Dataset records:
* begin *

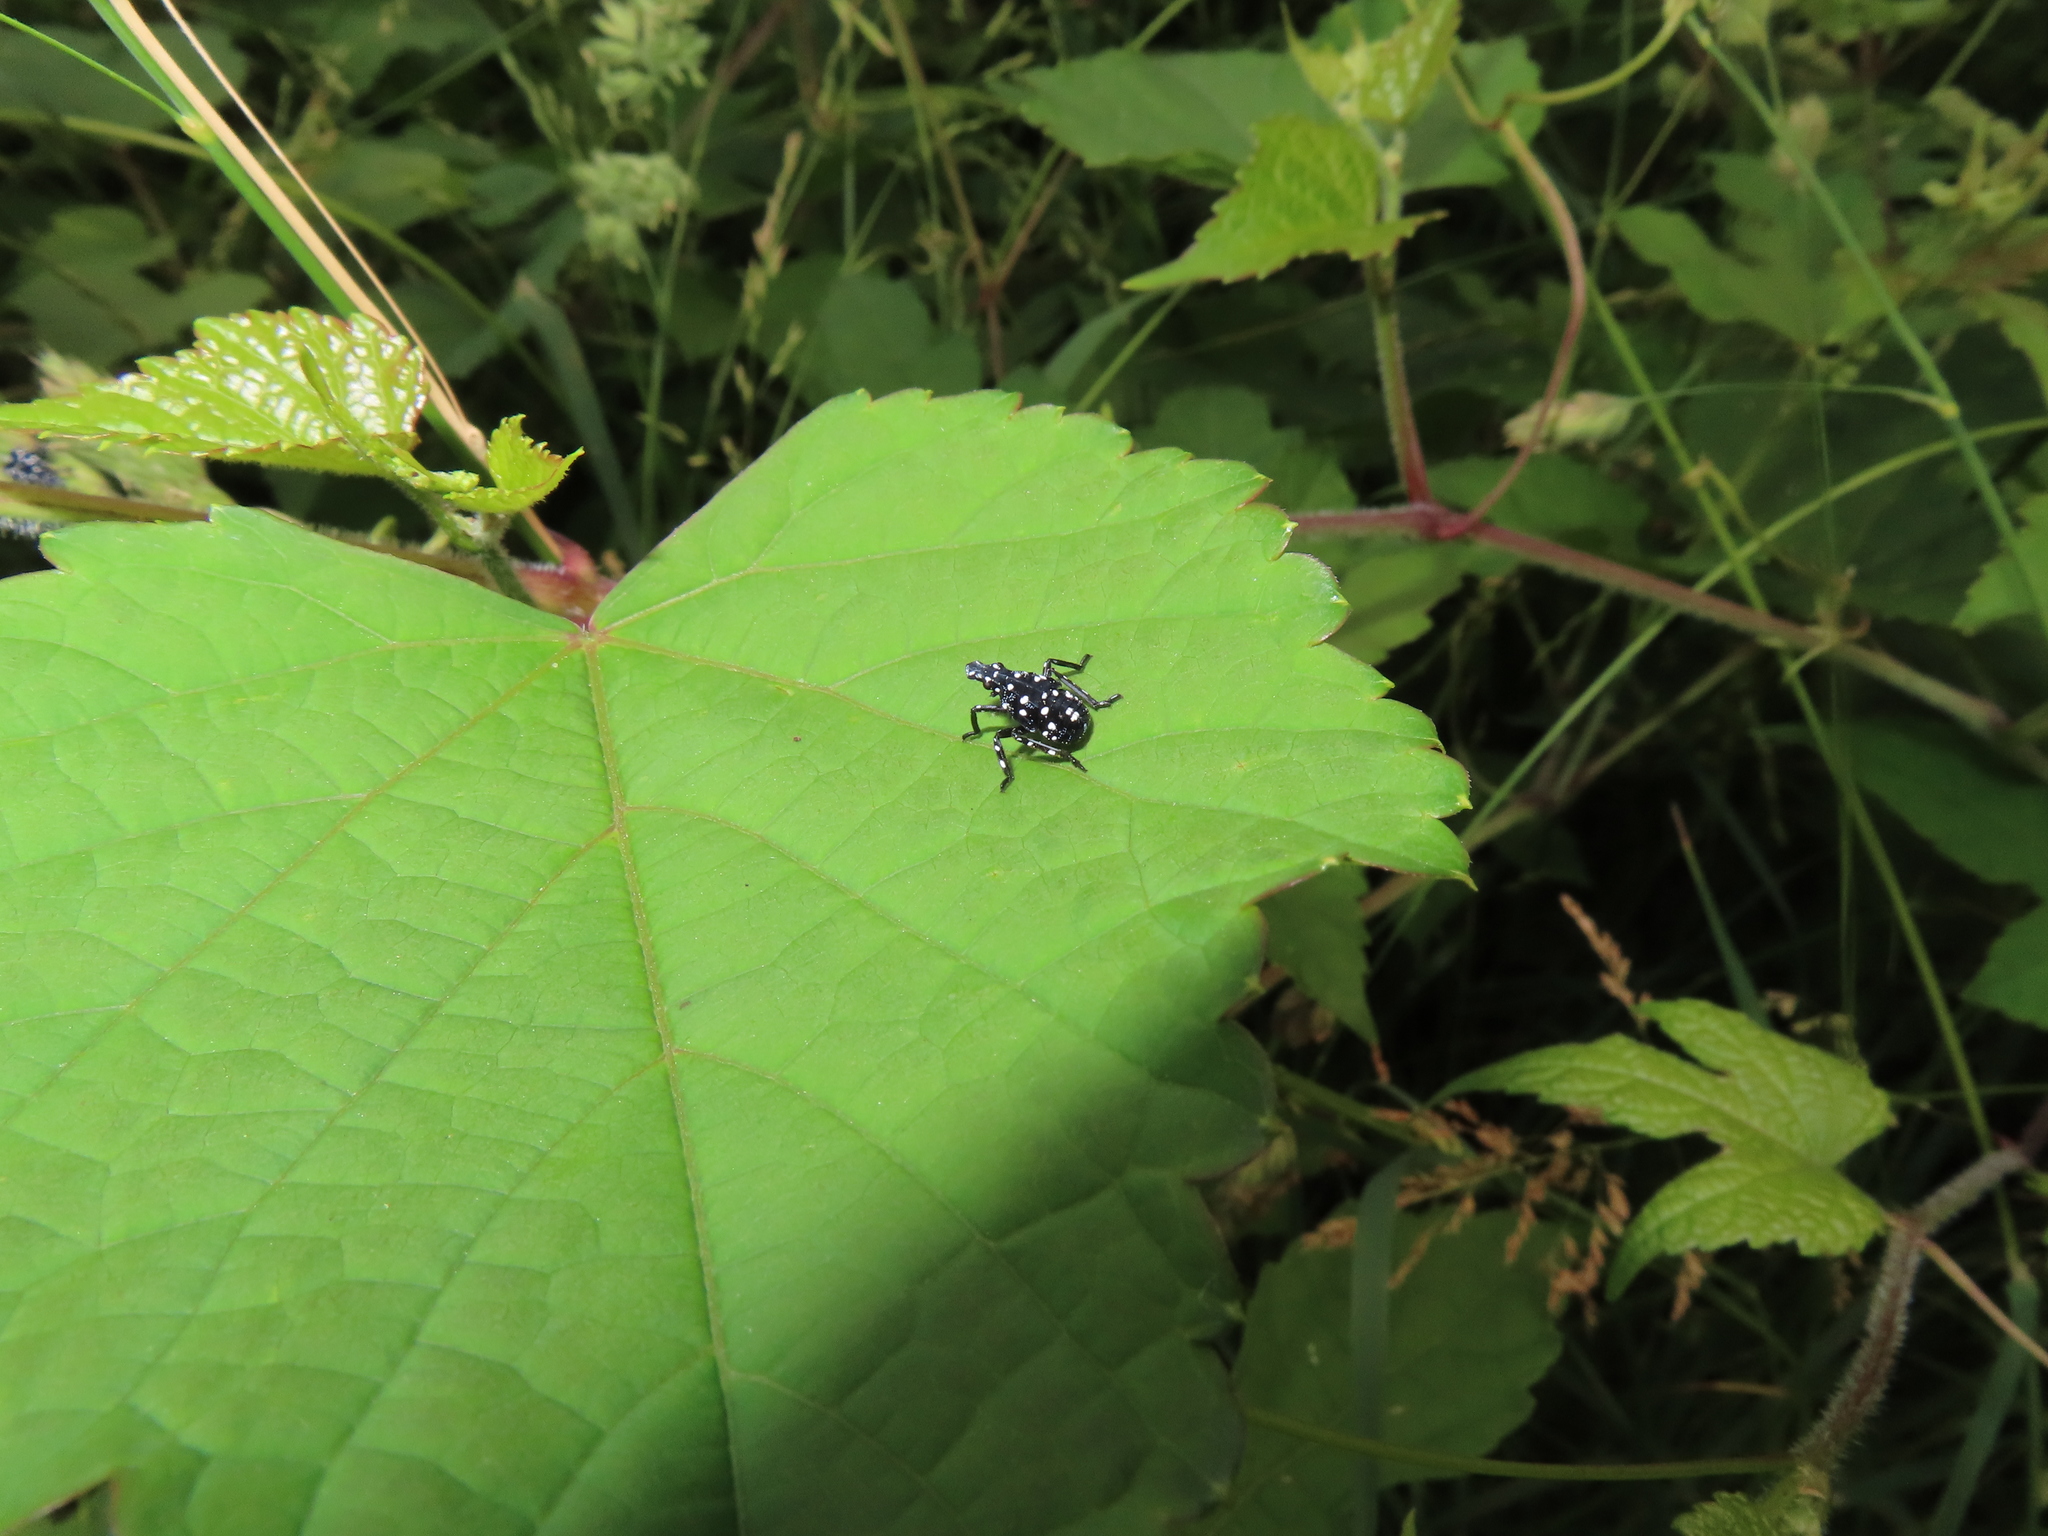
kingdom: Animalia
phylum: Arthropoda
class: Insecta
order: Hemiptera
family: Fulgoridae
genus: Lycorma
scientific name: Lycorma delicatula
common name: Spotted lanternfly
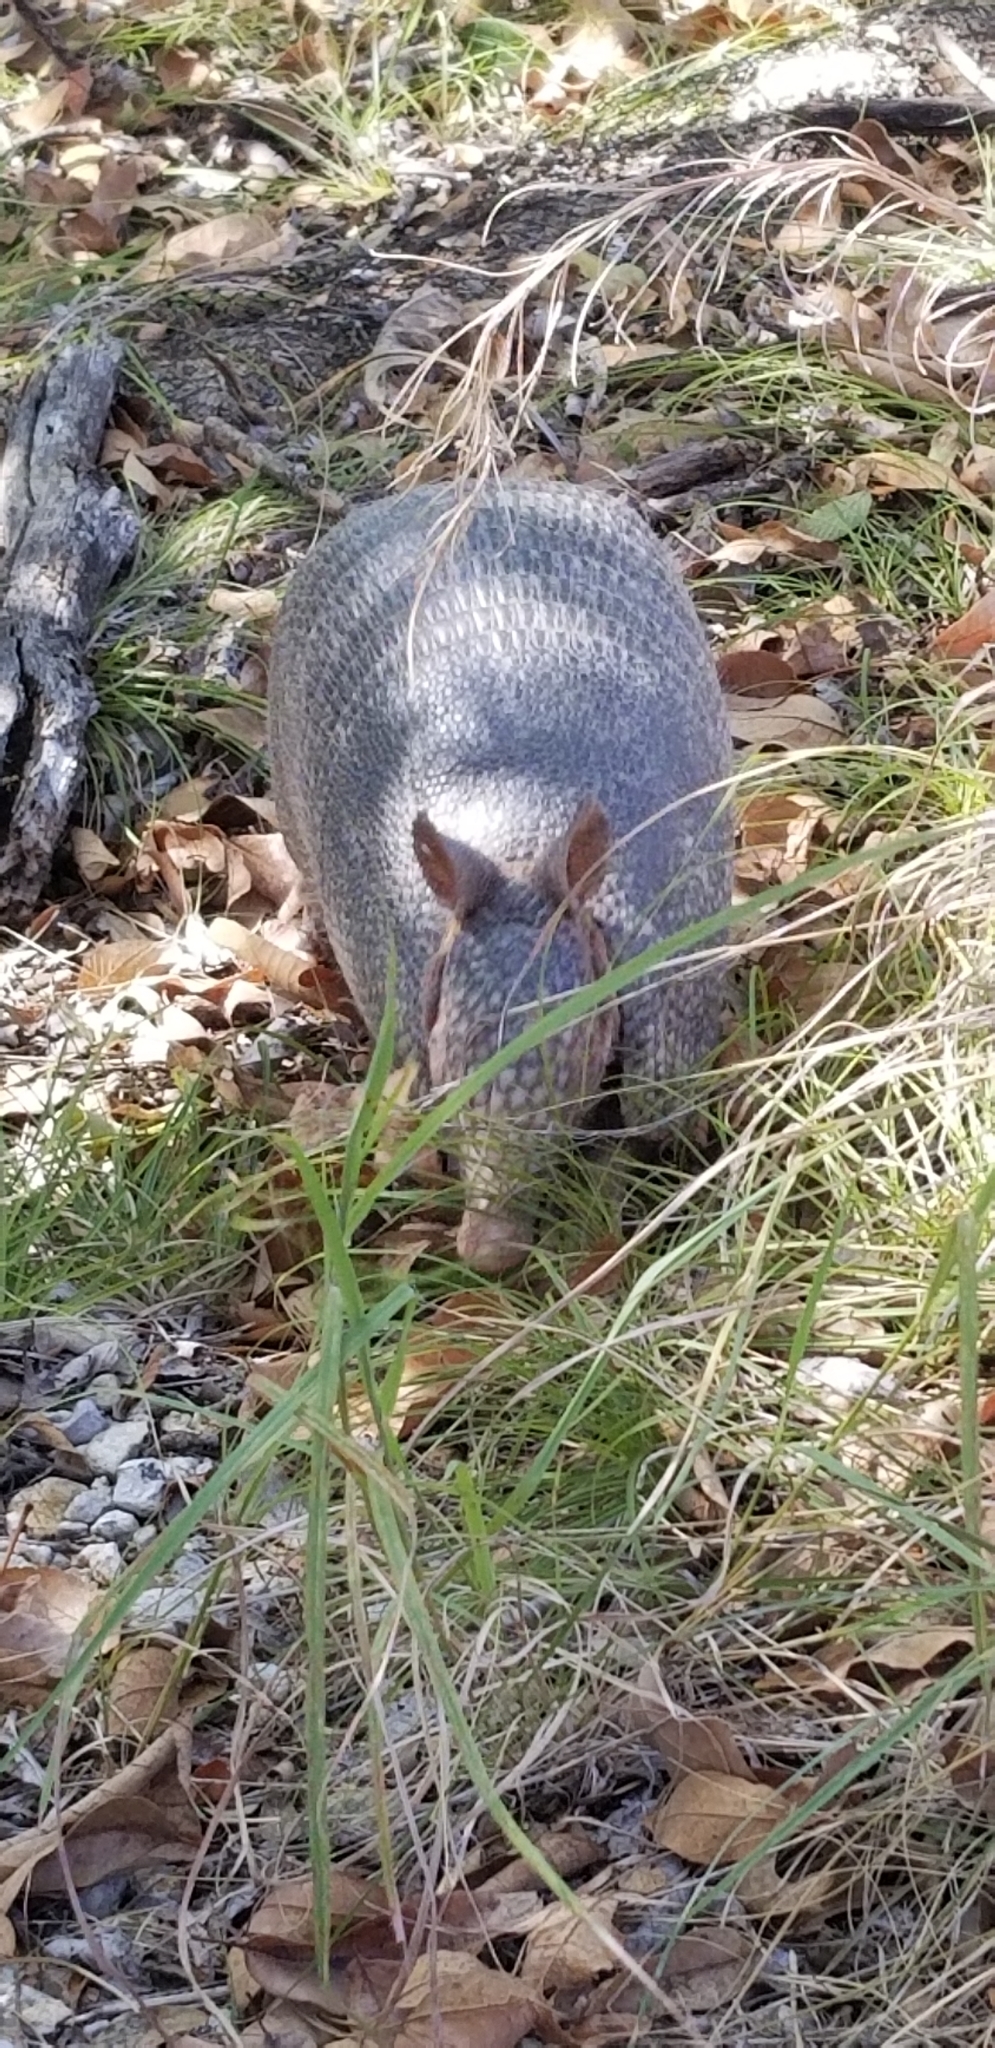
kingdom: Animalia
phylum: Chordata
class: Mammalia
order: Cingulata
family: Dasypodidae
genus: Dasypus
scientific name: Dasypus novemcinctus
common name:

* end *

Render every line of these items as a Markdown table with two columns, "Row" for the line number and "Line" for the text, skipping any blank lines. Leave the pictures out of the table.

| Row | Line |
|---|---|
| 1 | kingdom: Animalia |
| 2 | phylum: Arthropoda |
| 3 | class: Insecta |
| 4 | order: Hemiptera |
| 5 | family: Fulgoridae |
| 6 | genus: Lycorma |
| 7 | scientific name: Lycorma delicatula |
| 8 | common name: Spotted lanternfly |
| 9 | kingdom: Animalia |
| 10 | phylum: Chordata |
| 11 | class: Mammalia |
| 12 | order: Cingulata |
| 13 | family: Dasypodidae |
| 14 | genus: Dasypus |
| 15 | scientific name: Dasypus novemcinctus |
| 16 | common name: |